At least a dozen major books about 9/11 are arriving on store shelves as the anniversary approaches. But can there be anything more to say?

Absolutely, says Ms. Holt, whose publication has given strong reviews to a handful of the new offerings.

"The most interesting ones are not necessarily anniversary books, not just a look back five years later," Holt says. "They're really an attempt to advance the story ... to give some insight."

Indeed, many of the 9/11 books try to capture "untold" stories seen from new perspectives – those of photographers and cameramen, pilots and airline employees, rescue and recovery workers, and 9/11 widows.

Only one major new 9/11 book – the bestselling and well-reviewed "The Looming Tower: Al-Qaeda and the Road to 9/11" by Lawrence Wright – harks back to the time before the attacks, revealing how Osama bin Laden reached a pinnacle of world power and influence in the first place.

It may be that there isn't much more to say about the causes of the attacks because there's little that seems unknown about the hijackers and their motives.
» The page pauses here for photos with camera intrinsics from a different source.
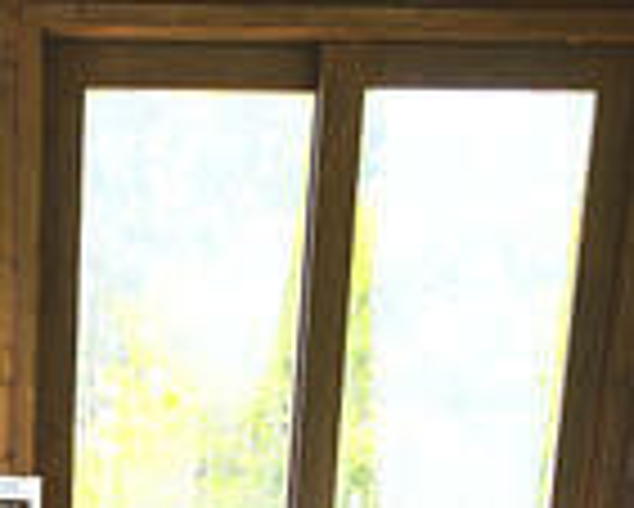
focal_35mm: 100
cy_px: 1268
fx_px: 1878
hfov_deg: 18.6
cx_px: -9
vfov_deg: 12.0
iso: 100
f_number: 10
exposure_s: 1/5
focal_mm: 25
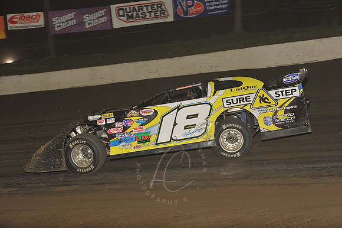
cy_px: 114
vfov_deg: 14.8
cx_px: 171
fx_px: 873
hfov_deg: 22.2
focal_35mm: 92
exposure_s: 1/320
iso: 800
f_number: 6.3
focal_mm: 92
By contrast, other terrorists in American history – the men who killed Presidents Lincoln and Kennedy, for instance – continue to fascinate readers today.

"When it comes to assassination and terror, the ingredient that seems to keep people talking is the mystery or the idea that important questions were never answered," says historian Michael Kauffman, author of "American Brutus: John Wilkes Booth and the Lincoln Conspiracies."
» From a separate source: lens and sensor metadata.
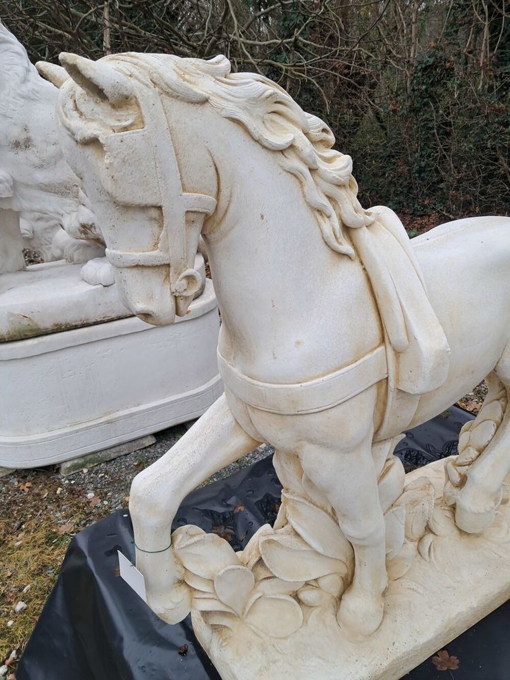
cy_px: 340
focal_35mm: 27
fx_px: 530
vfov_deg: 65.3
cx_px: 255
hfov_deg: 51.4
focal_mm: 4
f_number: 1.8
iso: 50
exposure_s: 1/60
But historian Joyce Appleby, professor emerita at the University of California in Los Angeles, predicts that future generations will find things to puzzle over, even if 9/11 "isn't connected to a great story like the Civil War or a great person like Lincoln.

"It was an attack on a whole range of values in America," she says. "Here were two buildings that represented modernity, success, power. Then you have those pictures. They're going to be powerful for a long time."

Indeed, images are crucial to three of the most talked-about and top-selling 9/11 books:

Aftermath: World Trade Center Archive, by Joel Meyerowitz: This stunning (and pricey, at $75) coffee-table book has won widespread praise for its photos of the wreckage left by the World Trade Center attacks and the ensuing cleanup effort. Mr. Meyerowitz's grand images reveal the eerie beauty of toppled and wounded buildings, dwarfing the workers looking for victims' remains. His nine-month stint at ground zero almost didn't come to pass because of bureaucratic snarls. But charm and moxie took him and his wooden camera past the barriers into a strange world where "I cried with men on the site almost every day," Meyerowitz writes.